- VCD cover
- Directed by: Bapu
- Based on: Mullum Malarum by Mahendran
- Produced by: Jayakrishna
- Starring: Mohan Babu; Revathi; Mucherla Aruna; Murali Mohan;
- Music by: S. P. Balasubrahmanyam
- Production company: Muddu Art Movies
- Release date: 30 June 1984;
- Country: India
- Language: Telugu

= Seethamma Pelli =

Seethamma Pelli is a 1984 Indian Telugu-language drama film directed by Bapu. A remake of the 1978 Tamil film Mullum Malarum, it stars Mohan Babu, Revathi (in her Telugu film debut), Mucherla Aruna, and Murali Mohan. The film was released on 30 June 1984.

== Cast ==
- Mohan Babu
- Revathi as Seethamma
- Mucherla Aruna
- Murali Mohan
- Nutan Prasad
- Rallapalli
- Silk Smitha in a special appearance

== Soundtrack ==
The soundtrack was composed by S. P. Balasubrahmanyam, and lyrics were written by Veturi.

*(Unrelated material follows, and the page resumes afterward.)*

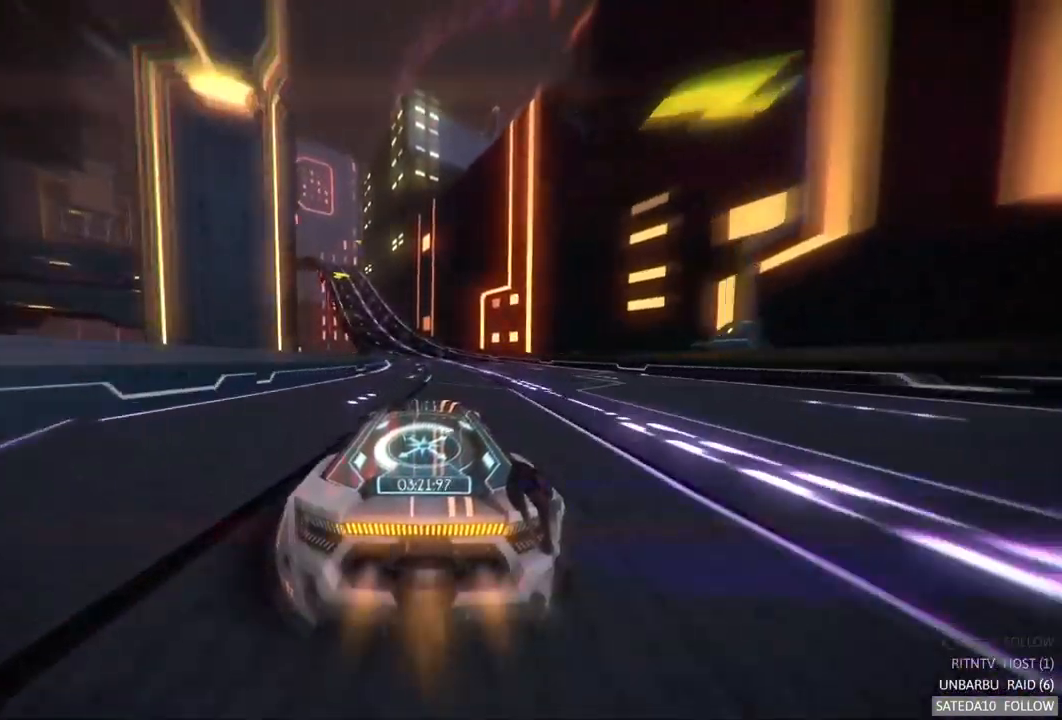
{"buttons": ["A", "R2"], "left_stick": "center", "right_stick": "center", "events": [[267, "left_stick", "right"], [417, "left_stick", "center"]]}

| No. | Title | Singer(s) | Length |
|---|---|---|---|
| 1. | "Shocku Oh Yamma Shocku" | P. Susheela, S. P. Balasubrahmanyam |  |
| 2. | "Yemaayanu Thali" | P. Susheela, S. P. Sailaja |  |
| 3. | "Segathaggani" | P. Susheela, S. P. Balasubrahmanyam |  |
| 4. | "Chellivaina" | S. P. Balasubrahmanyam, Chorus |  |

== Release ==
Seethamma Pelli was released on 30 June 1984. The film was commercially successful, although not as much as the original. For her performance, Revathi won the Cinema Express Award for Best Telugu Actress.